Julie and Julia: 365 Days, 524 Recipes, 1 Tiny Apartment Kitchen

by Julie Powell, Audio Version, Read by the Author

If you are a serious foodie looking for a fix this may not be the book for you. If you are a foodie that loves to cook but often struggles to find ingredients, understand culinary terms or improvise with equipment, you will enjoy Julie Powell’s account of her quest to make all of the recipes from Julia Child’s The Art of French Cooking in one year. Ms. Powell had moved to NYC from Texas to be an actor but ended up temping as a secretary after 9/11. She felt stagnant and unclear about her career path and so embarked on the cooking quest as a way to challenge herself. The book draws upon her blog entries for that year and is as much about her life, relationships, and personal struggles as it is about cooking. The book has the feel of a blog and is unpretentious, funny and honest. FYI, there is a lot of cursing in the book so if you are uncomfortable with more earthy expressions of frustration this is not the book for you. Recommended with the reservations noted above.

The Spiral Staircase: My Climb Out of Darkness by Karen Armstrong

cover3.gifKaren Armstrong’s memoir, The Spiral Staircase, is an inspiring story of her continual spiritual searching, first through the convent, which she entered at seventeen, then through intellectual study and writing, and finally as she writes about and explores not only the Christian religious tradition, but other religious traditions as well - particularly the Abrahamic traditions of Judaism, Islam, and Christianity.

Ms. Armstrong leaves the convent after seven difficult years of beating herself up, as well as being beaten up, spiritually, intellectually, and emotionally.  She goes there seeking to find intimacy and connection with God, but for her, in that place, it just doesn’t happen as the convent’s structure lays out for her how it should happen.  Upon leaving the convent, Ms.
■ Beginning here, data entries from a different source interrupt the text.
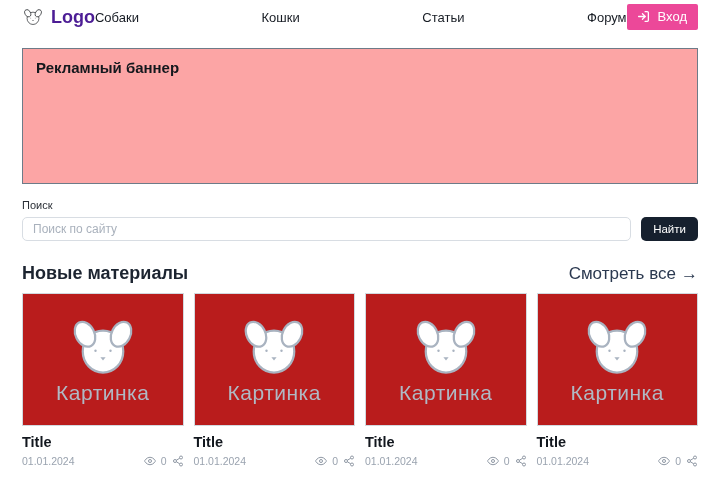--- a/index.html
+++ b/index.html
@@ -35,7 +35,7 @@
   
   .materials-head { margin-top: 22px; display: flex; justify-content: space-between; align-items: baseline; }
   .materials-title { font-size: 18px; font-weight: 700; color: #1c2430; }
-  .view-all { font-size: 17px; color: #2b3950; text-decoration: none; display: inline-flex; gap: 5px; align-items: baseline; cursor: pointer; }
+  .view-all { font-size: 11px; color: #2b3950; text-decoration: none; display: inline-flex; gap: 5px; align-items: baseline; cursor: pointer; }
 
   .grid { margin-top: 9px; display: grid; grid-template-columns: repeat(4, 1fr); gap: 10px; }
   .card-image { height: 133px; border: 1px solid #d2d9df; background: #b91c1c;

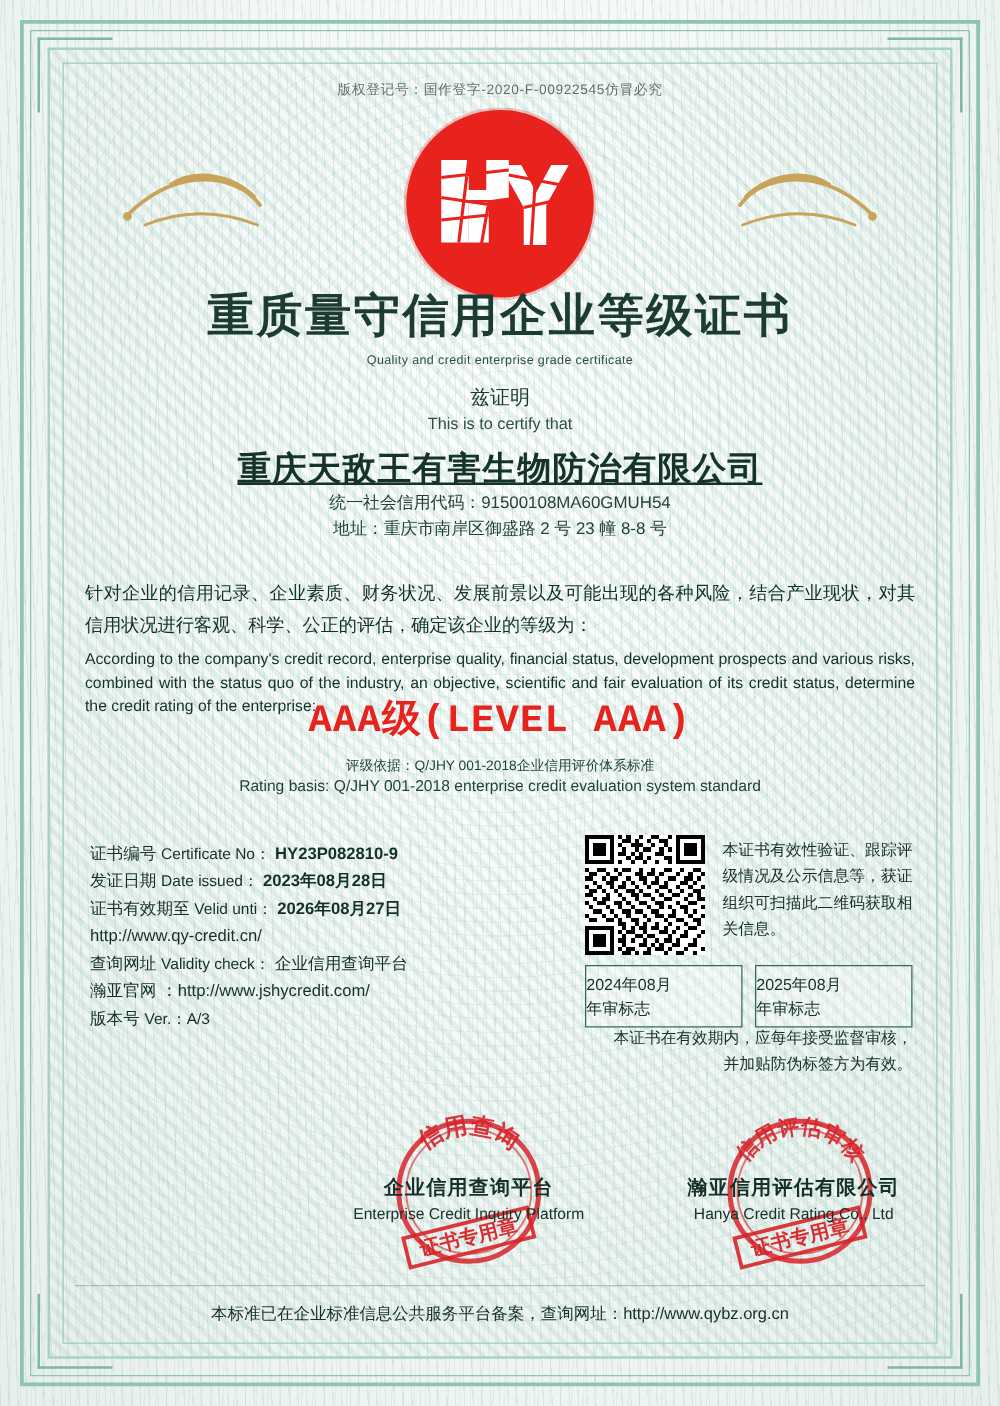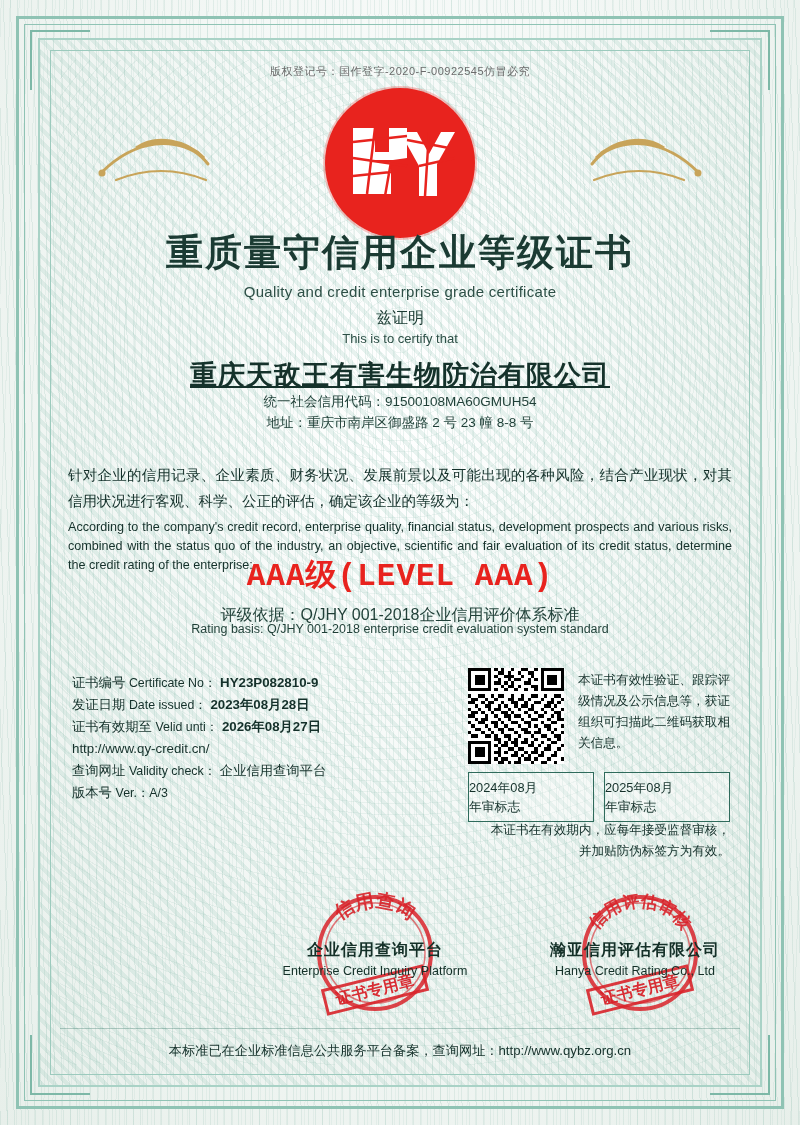--- a/index.html
+++ b/index.html
@@ -95,7 +95,7 @@
   }
   .title-en{
     position:absolute;top:283px;left:0;right:0;text-align:center;
-    font-size:15px;color:#2d4f46;letter-spacing:.3px;
+    font-size:10px;color:#2d4f46;letter-spacing:.3px;
   }
   .certify-cn{
     position:absolute;top:308px;left:0;right:0;text-align:center;

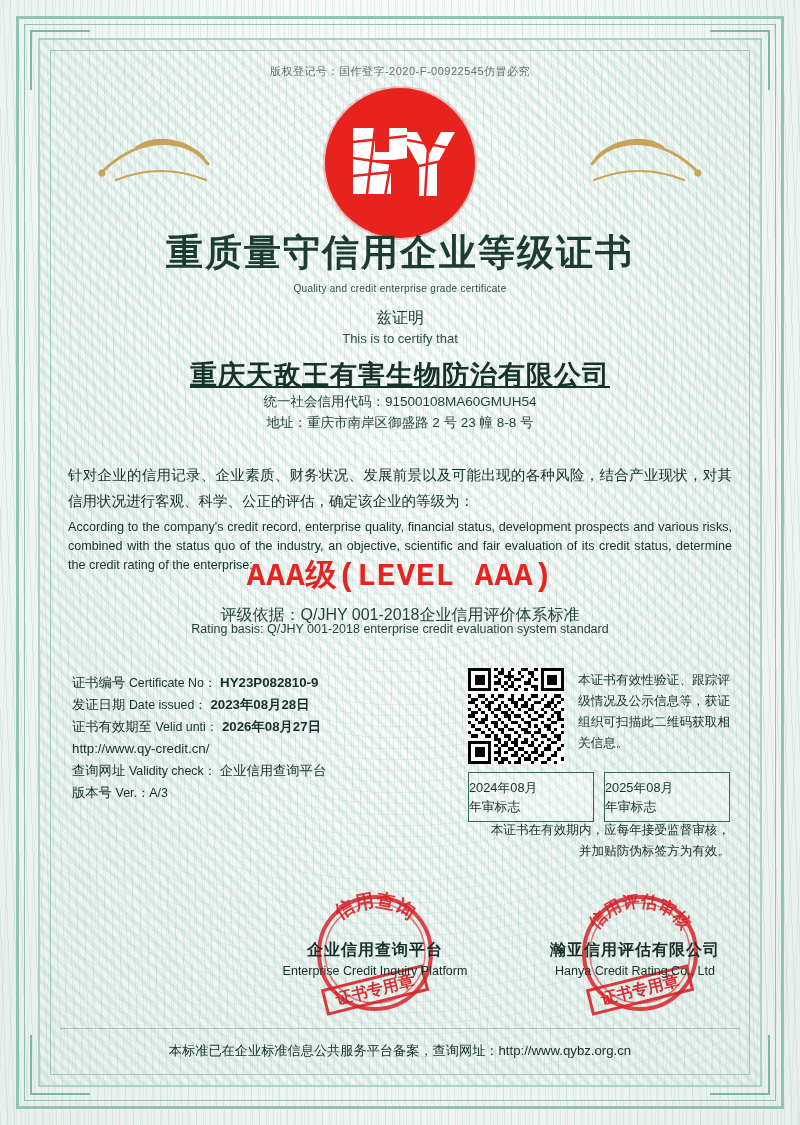--- a/index.html
+++ b/index.html
@@ -139,7 +139,7 @@
   }
   .basis-cn{
     position:absolute;top:605px;left:0;right:0;text-align:center;
-    font-size:16px;color:#1f3f37;
+    font-size:11px;color:#1f3f37;
   }
   .basis-en{
     position:absolute;top:622px;left:0;right:0;text-align:center;

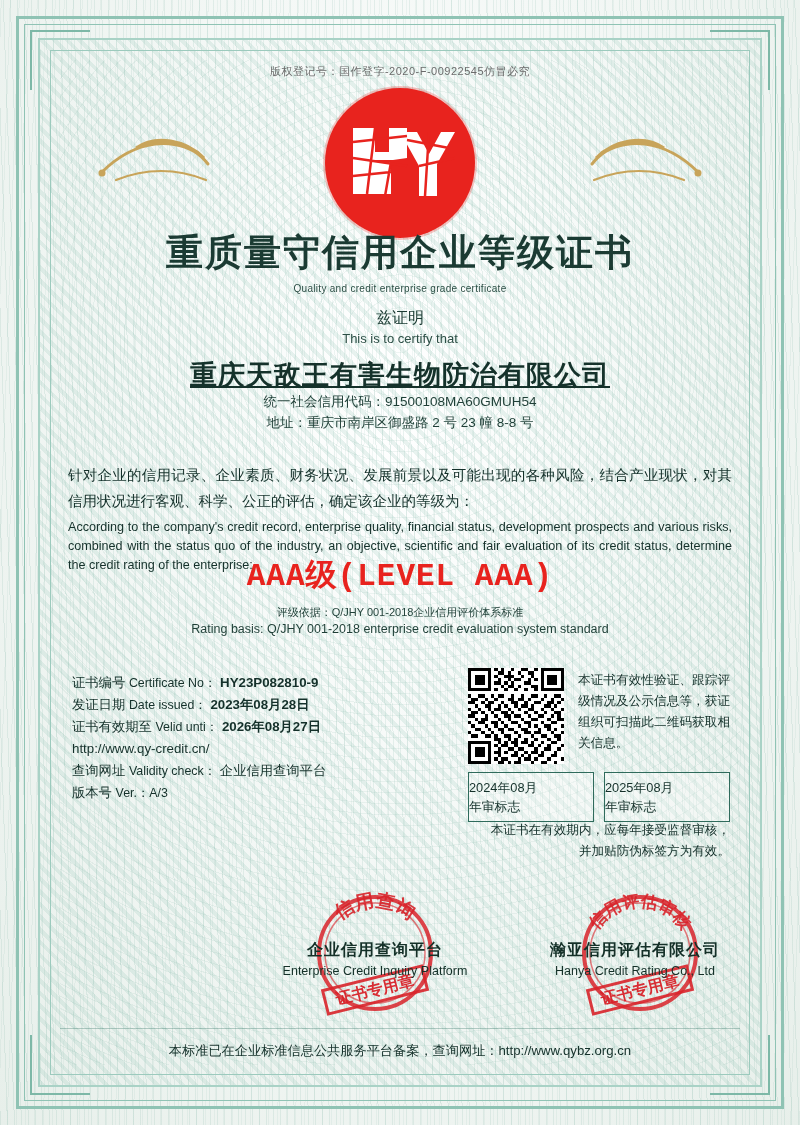--- a/index.html
+++ b/index.html
@@ -301,6 +301,10 @@
         <span class="lbl-cn">查询网址</span>
         <span class="lbl-en">Validity check：</span>
         <span class="val-normal">企业信用查询平台</span>
+      </div>
+      <div class="row">
+        <span class="lbl-cn">瀚亚官网</span>
+        <span>：http://www.jshycredit.com/</span>
       </div>
       <div class="row">
         <span class="lbl-cn">版本号</span>

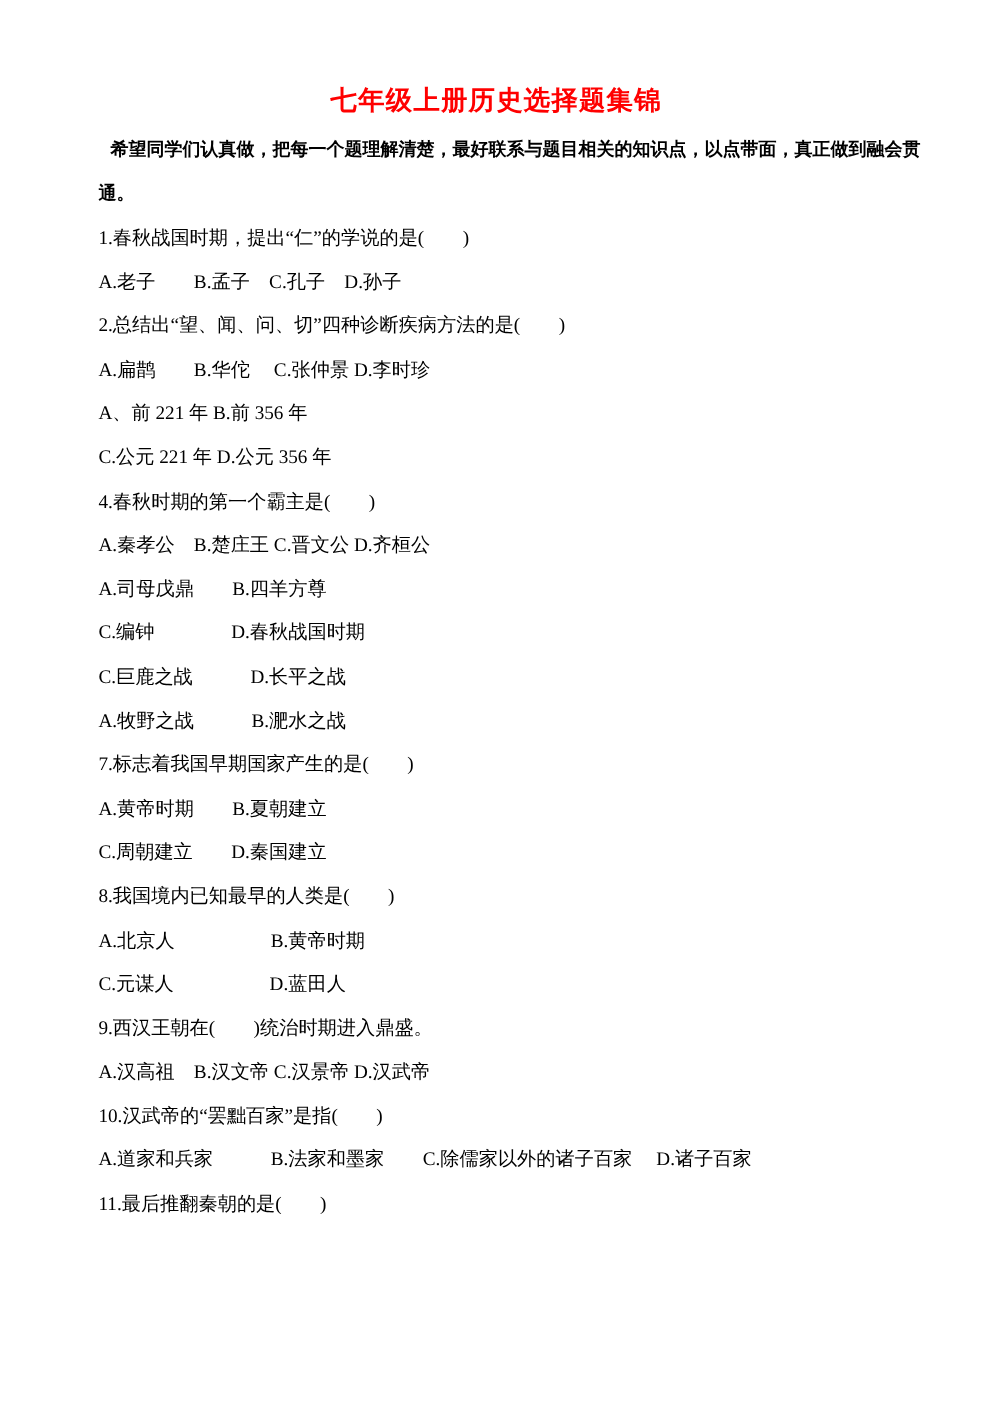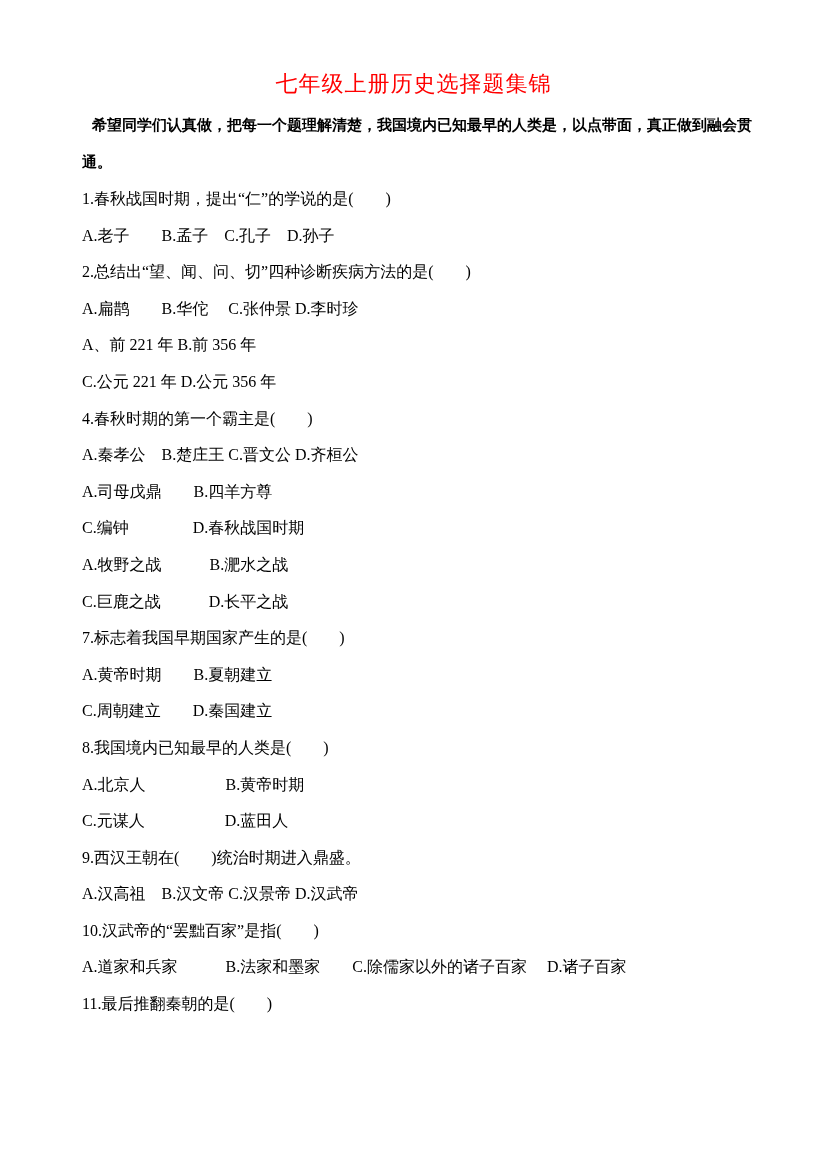--- a/index.html
+++ b/index.html
@@ -26,7 +26,7 @@
     text-align: center;
     font-size: 22px;
     line-height: 26px;
-    font-weight: normal;
+    font-weight: bold;
     letter-spacing: 1px;
   }
   .intro {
Armstrong then has to face the outside world, a world which she had been isolated from, all while facing the reality of her loss of faith and eventual dismissal of God’s existence.  Karen discovers over these years that she has epilepsy, which for her finally explained a lot of what was happening to her in her convent years and beyond as she found herself having black outs about how she had come to be places, passing out, and having dizzy spells.

It was only when she began to explore comparative religions that she became open to a genuine return to spirituality that always seemed to be there just below the surface.  The spirituality she finds later, which is not a return to the orthodoxy, dogmas and doctrines of her early years, is bathed more in compassion.  She writes:

     Compassion has been advocated by all the great faiths  because it has been found to be the safest and surest means of attaining enlightenment.  It dethrones the ego from the center of our lives and puts others there, breaking down the carapace of selfishness that holds us back from an experience of the sacred. (p. 296)

As a Christian who does believe in the existence of God, I found myself being pulled deeper and deeper into her stuggle because she was asking many of the same questions that even I ask, but my conclusions, to this point, have not brought me to denying God’s existence.  As I read, I found myself routing for her.  I kept thinking, there’s going to be a “turning” at some point.  How inspirational can her story be without a “turning back.”  Then I came to chapter eight called, “To Turn Again.”  I thought, “Okay, here we go.  She’s going to come back to faith.  The stars will all line up.  She’ll become the Christian that I expect her to become.  And all will be right with the world.”  However, that’s not what I got.  And I am pleased that she did not say what I had expected her to say.

In the end, Ms. Armstrong comes to a renewed understanding of her spirituality that moves away from what one might call “right belief,” or orthodoxy, and discovers that it is more truly in the practicing of a faith that one might feel more intimate and deeply connected with God.  She writes:

The one and only test of a valid religious idea, doctrinal statement, spiritual experience, or devotional practice was that it must lead directly to practical compassion.  If your understanding of the divine made you kinder, more empathetic, and impelled you to express this sympathy in concrete acts of loving-kindness, this was good theology.  But if your notion of God made you unkind, belligerent, cruel, or self-righteous, or if it led you to kill in God’s name, it was bad theology (p. 293).

The faith and spiritual life we have must manifest itself in practical expression in our lives.  This is not something that is unbiblical.  It is something Jesus teaches and that finds expression in Ms. Armstrong’s own story.  Although she does not come back around to the kind of faith and spirituality many orthodox Christians might want from her, primarily because much of what we Christians expect is based on orthodox belief, Karen Armstrong says much to Christians that we need to hear.  She offers a great challenge to an apathetic faith that suggest that if we just say the right things then we are somehow in God’s graces.  She acknowledges the great value of spiritual disciplines that when continually made part of our lives helps us to more closely live in more intimate relationship with our God and in more compassionate relationship with one another.

I encourage everyone to read her story for themselves but I would warn Christians who think they have it all figured out and have God packaged neatly in a box – this may not be the book for you – or maybe it’s the perfect book for you.